Alan Gold's Discotheque will have its beer sales suspended for nine days - not 14 days - under an agreement the longtime gay bar reached in Hamilton County Chancery Court with the Chattanooga Beer Board.

The suspension takes effect from 8 a.m. Jan. 5 through 3 a.m. Jan. 14, said Assistant City Attorney Keith Reisman, who represents the beer board.

The beer board voted in early May to give Alan Gold's a 14-day suspension of beer sales starting May 18, because the bar at 1100 McCallie Ave. didn't report a Feb. 26 assault in which Tyler Taylor, a bouncer at the bar, got patron Billy Oliver on the ground and hit Oliver in the face until "his head was bouncing off the floor like a basketball," Chattanooga police Officer Cornelius Gaines told the beer board.

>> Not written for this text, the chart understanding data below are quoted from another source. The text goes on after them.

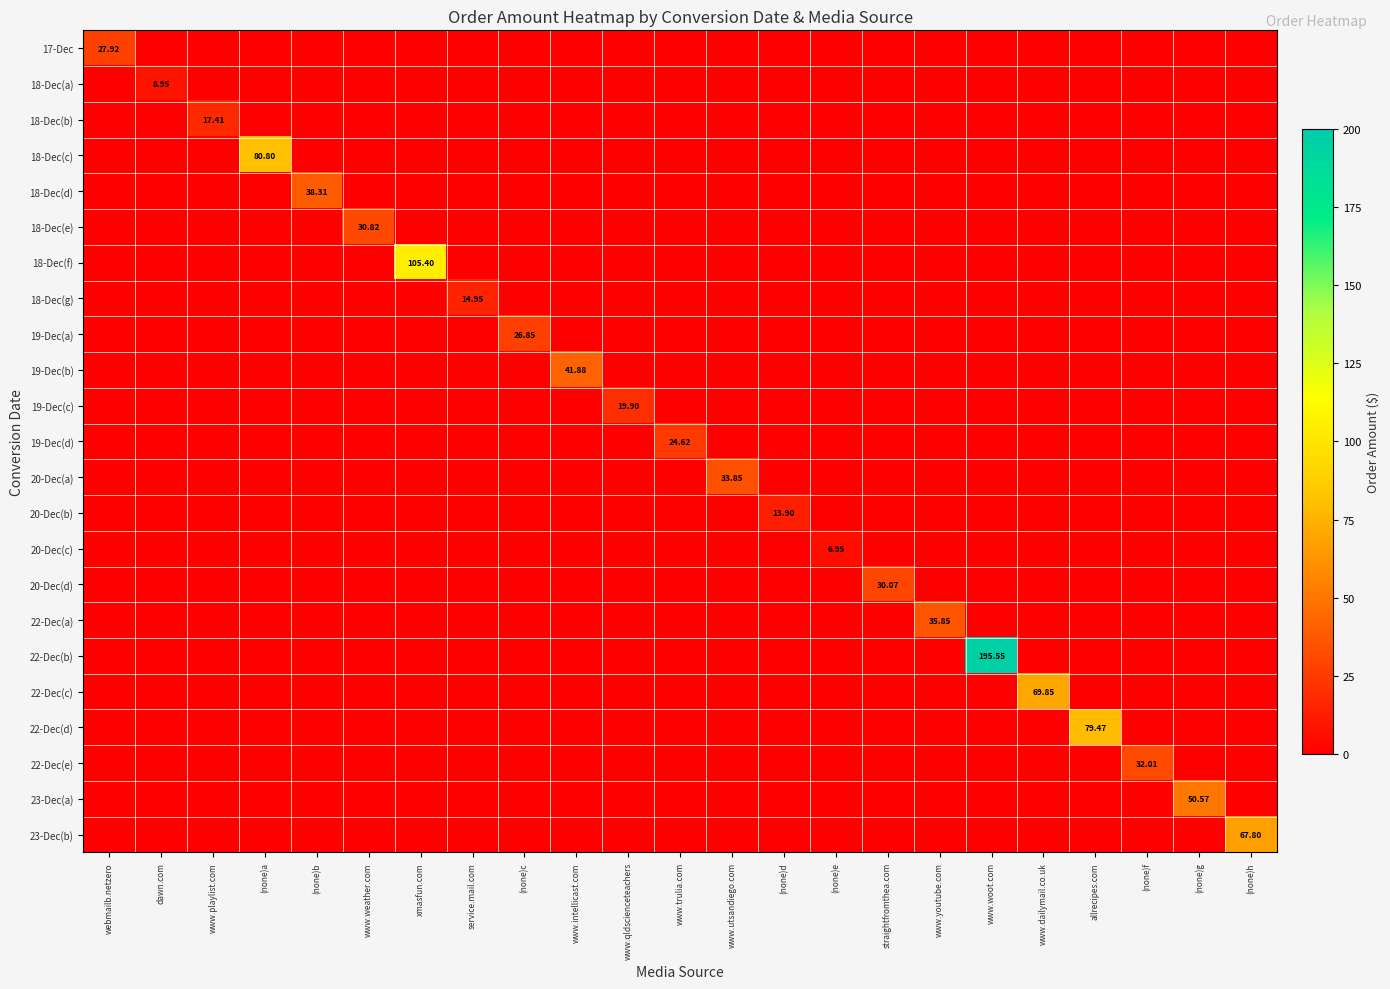

What is the total value across all series at xmasfun.com?

105.4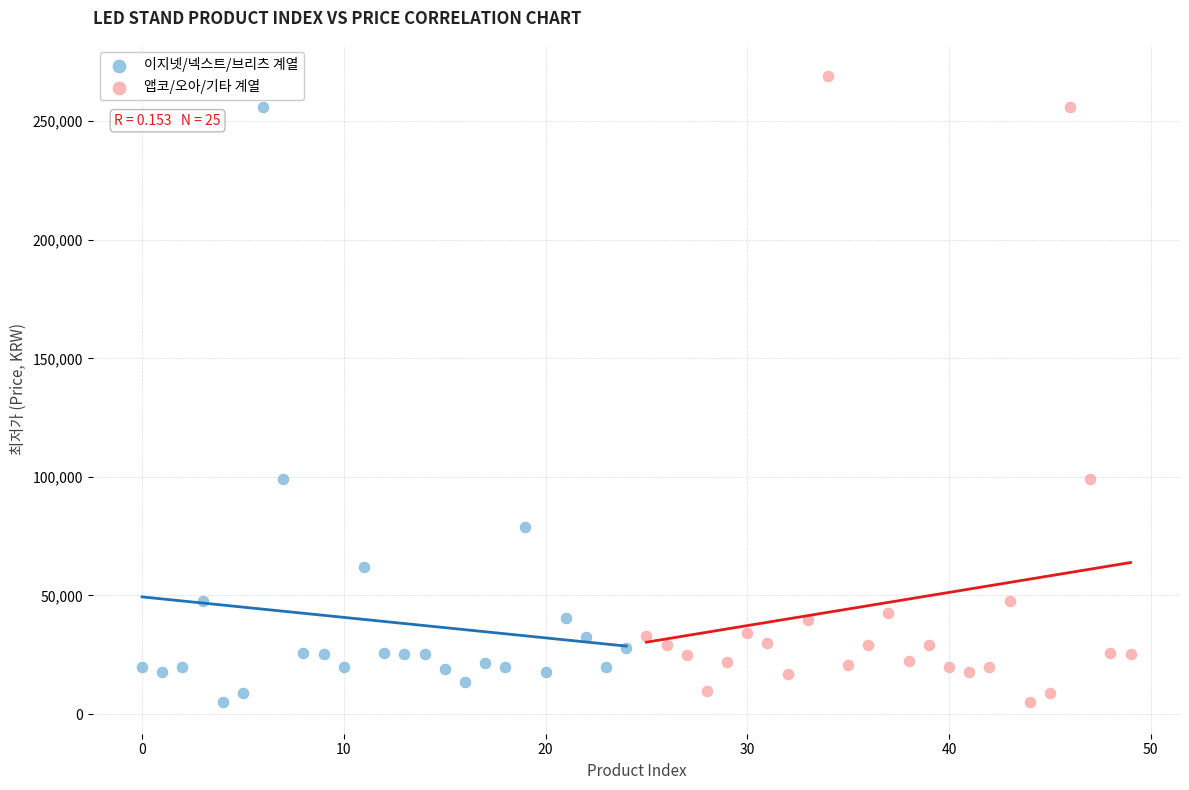

Which series reaches the maximum Y coordinate?

앱코/오아/기타 계열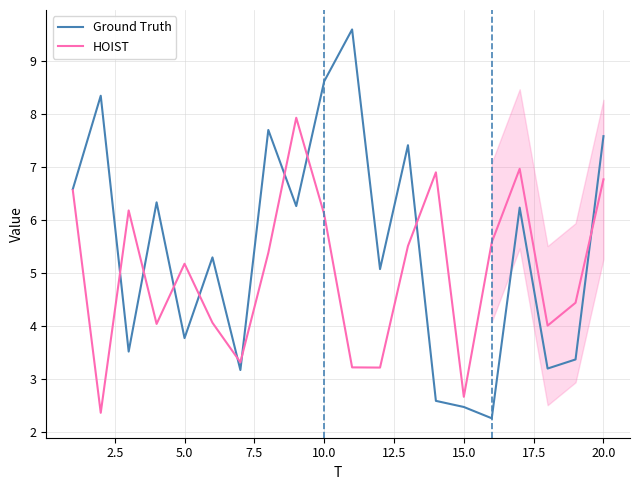

Which series has the largest total across all categories?

Ground Truth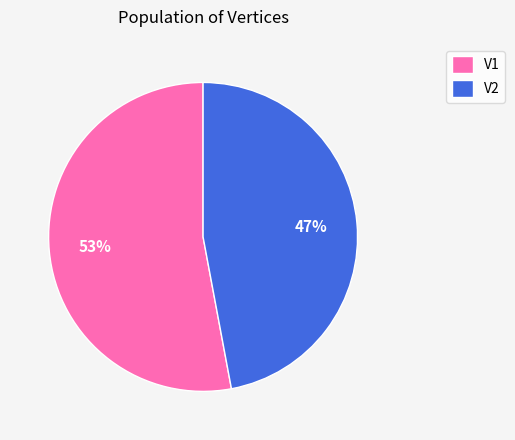

True or false: V2 accounts for 47% of the total.

True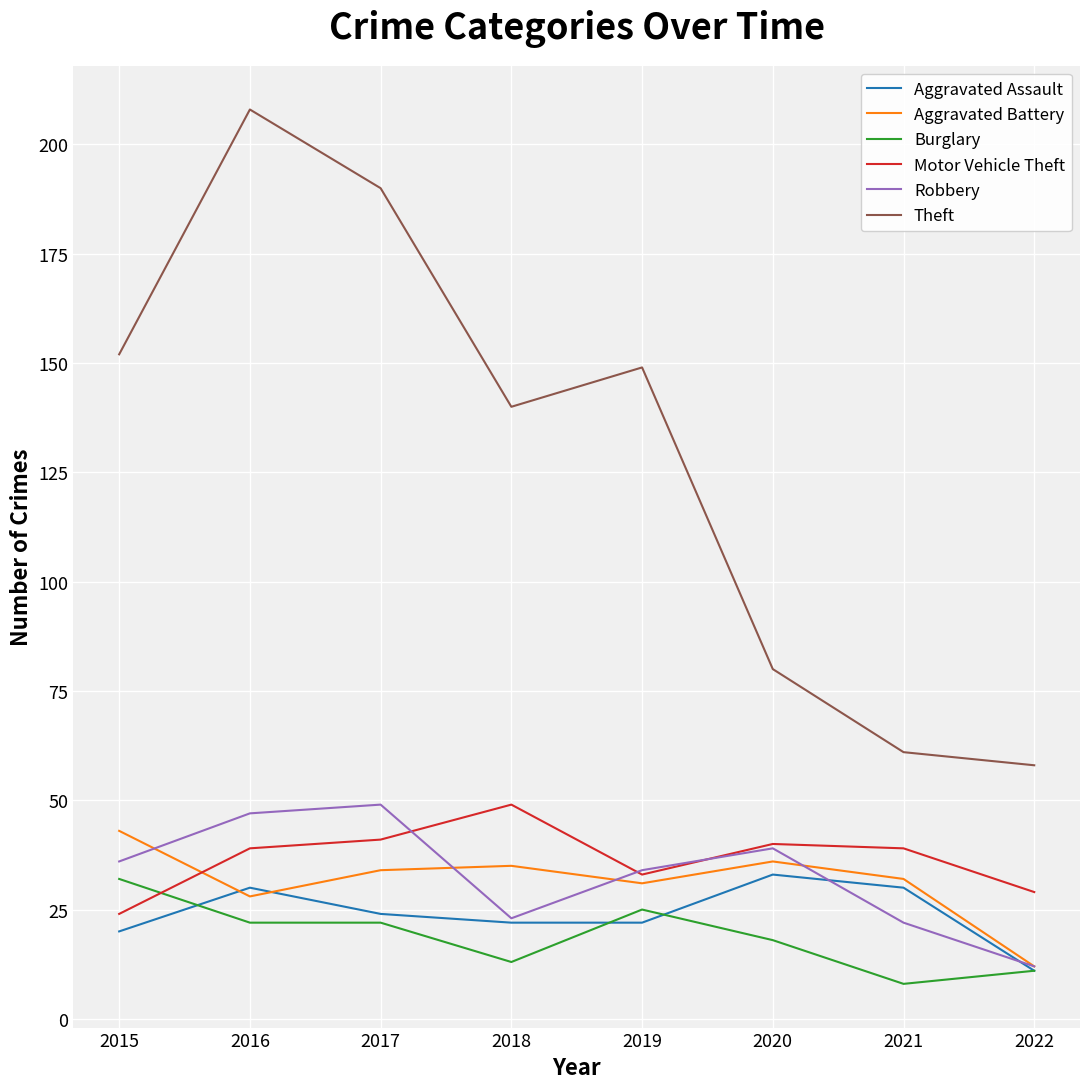

At how many categories does at least one series exceed 40?

8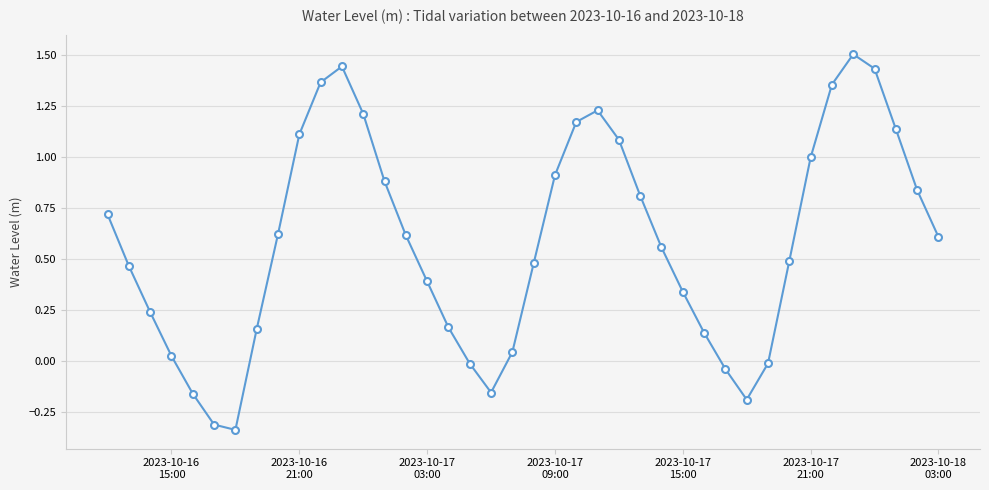

What is the difference between the maximum and second lowest values?

1.8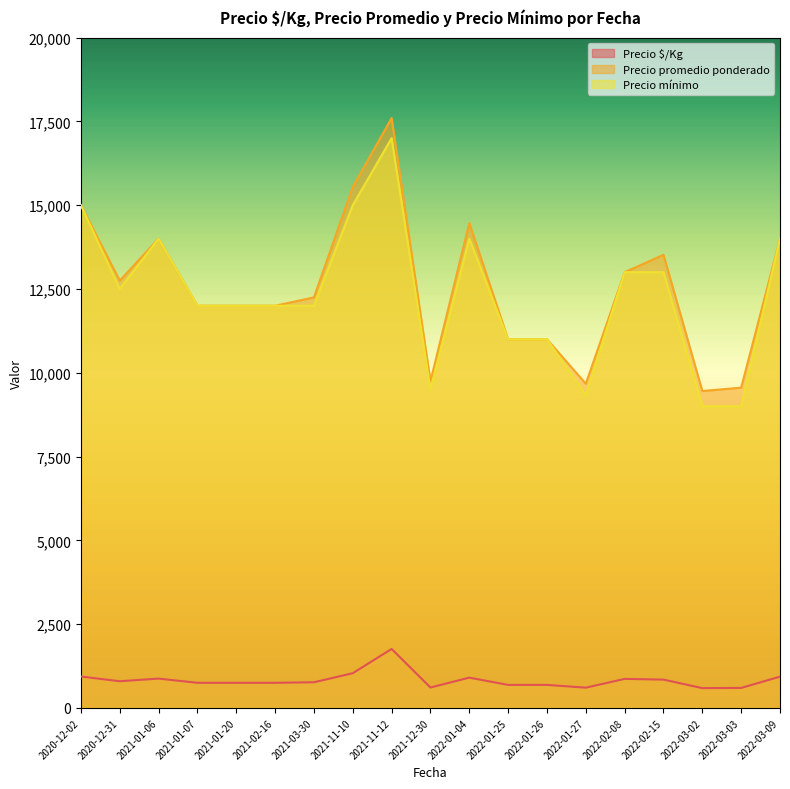

List the series in order of their peak value, highest first.

Precio promedio ponderado, Precio mínimo, Precio $/Kg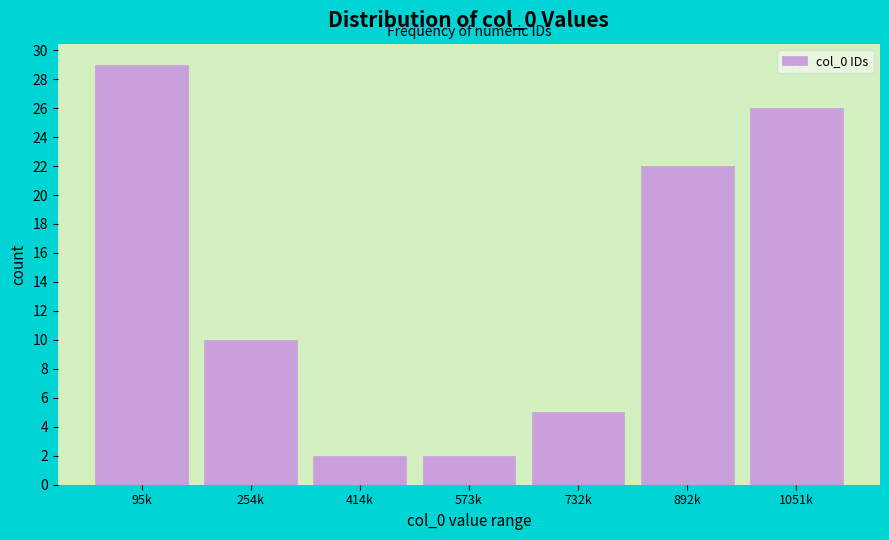

Reading left to right, list all the values displayed in this chart.

95k=29	254k=10	414k=2	573k=2	732k=5	892k=22	1051k=26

Oliver lost a tooth, had a face bone fractured and was left covered with blood, Gaines said.

Alan Gold's attorney, Johnny Houston, appealed in May before the 14-day suspension took effect.

Houston said the punishment was too severe, since it was the bar's first beer code violation in 28 years.

"It's like somebody getting caught public drunk, and they give him a year in jail - it's just too much," Houston said then.

He couldn't be reached for comment Monday.

Alan Gold's owner, Gary Milligan, told the beer board in May that the bar hadn't reported the assault and that the bar's bouncers aren't trained security guards.

Milligan said that while Taylor had worked in the past doing security at the bar, he wasn't doing so that night - a claim that was immediately disputed at the meeting by Chattanooga police officer John Collins and by Oliver's girlfriend.